◆ GOAL OF THE EXERCISE ◆
Can you retype everything in the XFS patch message below from "tl;dr: I may" down to "iterations.", word for word?

◆ QUOTED TEXT ◆
[PATCH 0/11 v3] xfs: fix log cache flush regressions and bugs

Dave Chinner <david@xxxxxxxxxxxxx> · Tue, 27 Jul 2021 17:10:01 +1000

tl;dr: I may have found all the cache flush problems that I'm
reproducing with generic/482. The last two failures I've RCA'd have
been repair complaining about invalid attribute because attr fork
setup is non-atomic (xfs_attr_shortform_to_leaf() on an empty attr
fork). I'm still running tests to see if another cache flush related
failure occurs, but I'm more confident than I was yesterday that the
light I see isn't another train...

The first seven patches in this series fix regressions introduced by
commit eef983ffeae7 ("xfs: journal IO cache flush reductions") and
exposed by generic/482. I have one test machine that reproduces
the failures, and in general a failure occurs 1 in every 30 test
iterations.

The first two patches are related to external logs. These were found
by code inspection while looking for the cause of the generic/482
failures.

◆ RECORDED DATA ◆
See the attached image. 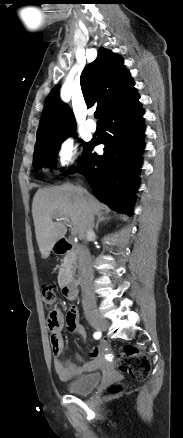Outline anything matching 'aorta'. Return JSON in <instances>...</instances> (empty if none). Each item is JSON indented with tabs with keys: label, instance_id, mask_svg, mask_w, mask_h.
Listing matches in <instances>:
<instances>
[{
	"label": "aorta",
	"instance_id": "obj_1",
	"mask_svg": "<svg viewBox=\"0 0 183 438\" xmlns=\"http://www.w3.org/2000/svg\"><path fill=\"white\" fill-rule=\"evenodd\" d=\"M74 282L77 286L83 287V278L80 271L74 275Z\"/></svg>",
	"mask_w": 183,
	"mask_h": 438
}]
</instances>
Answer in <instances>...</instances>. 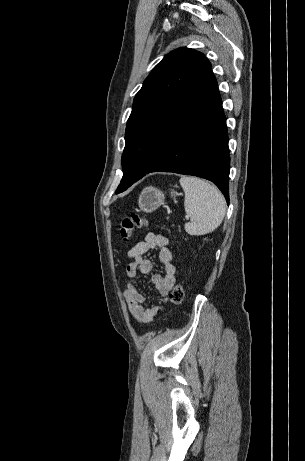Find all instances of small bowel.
<instances>
[{
  "label": "small bowel",
  "instance_id": "c3829d8e",
  "mask_svg": "<svg viewBox=\"0 0 305 461\" xmlns=\"http://www.w3.org/2000/svg\"><path fill=\"white\" fill-rule=\"evenodd\" d=\"M156 248L160 249L159 260L164 273L152 276L151 280L158 290L159 297L156 305L147 307L144 305L145 297L138 290L135 279L139 274L146 275L151 272L152 262L145 255ZM127 257L130 259L126 267L129 280L125 284L123 295L128 312L137 322L147 323L165 308L169 291L176 281V267L172 261L169 239L160 233H148L143 241L138 242L127 252Z\"/></svg>",
  "mask_w": 305,
  "mask_h": 461
}]
</instances>
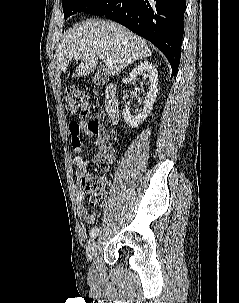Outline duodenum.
<instances>
[{"instance_id":"obj_1","label":"duodenum","mask_w":239,"mask_h":303,"mask_svg":"<svg viewBox=\"0 0 239 303\" xmlns=\"http://www.w3.org/2000/svg\"><path fill=\"white\" fill-rule=\"evenodd\" d=\"M116 92V86L114 84H109L106 88L104 96L106 111L113 121H116L119 117L118 99Z\"/></svg>"}]
</instances>
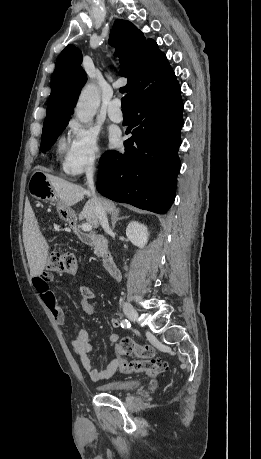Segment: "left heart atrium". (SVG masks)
<instances>
[{
    "label": "left heart atrium",
    "instance_id": "39dd6f15",
    "mask_svg": "<svg viewBox=\"0 0 261 459\" xmlns=\"http://www.w3.org/2000/svg\"><path fill=\"white\" fill-rule=\"evenodd\" d=\"M119 133L117 131H111L109 134L110 145L114 146L119 142Z\"/></svg>",
    "mask_w": 261,
    "mask_h": 459
}]
</instances>
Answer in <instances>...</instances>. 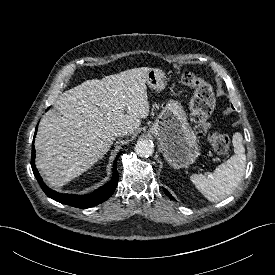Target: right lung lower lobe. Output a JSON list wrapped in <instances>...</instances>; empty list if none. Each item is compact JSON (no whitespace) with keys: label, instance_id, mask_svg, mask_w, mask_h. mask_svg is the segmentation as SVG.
Returning <instances> with one entry per match:
<instances>
[{"label":"right lung lower lobe","instance_id":"98d812e1","mask_svg":"<svg viewBox=\"0 0 275 275\" xmlns=\"http://www.w3.org/2000/svg\"><path fill=\"white\" fill-rule=\"evenodd\" d=\"M36 132H37V127L35 130L34 138H35ZM119 156H120V154H118V156L116 157L114 164H113L112 179L107 184L98 188L97 190H95L94 192H92L91 194H88V195L62 194V193H58L56 191L51 190L43 182L41 176L39 175V172L37 171V169L35 167L34 141L32 142L31 167H32L34 176L36 177L40 187L42 188V190L48 197L56 200L57 202H60V203H63V204L69 205V206L86 209V208H90V207H93V206L103 203L108 198H110L111 195L113 194V192L115 191L117 183H118V172H117L116 163H117V159Z\"/></svg>","mask_w":275,"mask_h":275}]
</instances>
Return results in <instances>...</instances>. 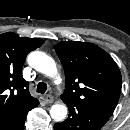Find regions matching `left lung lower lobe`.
<instances>
[{"label":"left lung lower lobe","mask_w":130,"mask_h":130,"mask_svg":"<svg viewBox=\"0 0 130 130\" xmlns=\"http://www.w3.org/2000/svg\"><path fill=\"white\" fill-rule=\"evenodd\" d=\"M69 117L54 125V130H100L109 119L103 111L86 104L66 103Z\"/></svg>","instance_id":"left-lung-lower-lobe-1"}]
</instances>
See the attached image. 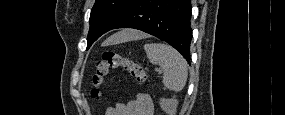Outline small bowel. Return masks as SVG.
Wrapping results in <instances>:
<instances>
[{"label":"small bowel","instance_id":"small-bowel-1","mask_svg":"<svg viewBox=\"0 0 285 115\" xmlns=\"http://www.w3.org/2000/svg\"><path fill=\"white\" fill-rule=\"evenodd\" d=\"M154 110L153 102L148 94L140 93L134 100L126 104L117 103L107 108L105 115H152Z\"/></svg>","mask_w":285,"mask_h":115}]
</instances>
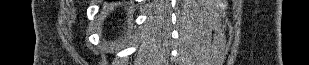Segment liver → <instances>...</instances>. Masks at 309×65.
<instances>
[{"mask_svg":"<svg viewBox=\"0 0 309 65\" xmlns=\"http://www.w3.org/2000/svg\"><path fill=\"white\" fill-rule=\"evenodd\" d=\"M111 7H113L112 4H111L110 6H109V5H104V8H105V9H109V8H111Z\"/></svg>","mask_w":309,"mask_h":65,"instance_id":"6515ba94","label":"liver"}]
</instances>
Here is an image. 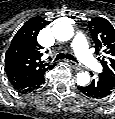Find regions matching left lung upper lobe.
Segmentation results:
<instances>
[{
  "mask_svg": "<svg viewBox=\"0 0 115 119\" xmlns=\"http://www.w3.org/2000/svg\"><path fill=\"white\" fill-rule=\"evenodd\" d=\"M89 28L97 50L103 51L102 73L115 80V29L102 17H95L89 21Z\"/></svg>",
  "mask_w": 115,
  "mask_h": 119,
  "instance_id": "1",
  "label": "left lung upper lobe"
}]
</instances>
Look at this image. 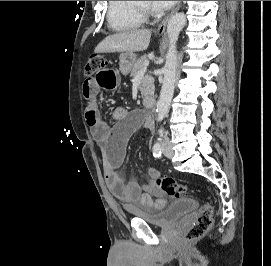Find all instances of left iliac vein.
I'll list each match as a JSON object with an SVG mask.
<instances>
[{
  "instance_id": "1",
  "label": "left iliac vein",
  "mask_w": 271,
  "mask_h": 266,
  "mask_svg": "<svg viewBox=\"0 0 271 266\" xmlns=\"http://www.w3.org/2000/svg\"><path fill=\"white\" fill-rule=\"evenodd\" d=\"M163 153L168 158H171L174 155V150L169 143L164 144Z\"/></svg>"
}]
</instances>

◆ RESULT BELOW ◆
tl;dr: I may have found all the cache flush problems that I'm
reproducing with generic/482. The last two failures I've RCA'd have
been repair complaining about invalid attribute because attr fork
setup is non-atomic (xfs_attr_shortform_to_leaf() on an empty attr
fork). I'm still running tests to see if another cache flush related
failure occurs, but I'm more confident than I was yesterday that the
light I see isn't another train...

The first seven patches in this series fix regressions introduced by
commit eef983ffeae7 ("xfs: journal IO cache flush reductions") and
exposed by generic/482. I have one test machine that reproduces
the failures, and in general a failure occurs 1 in every 30 test
iterations.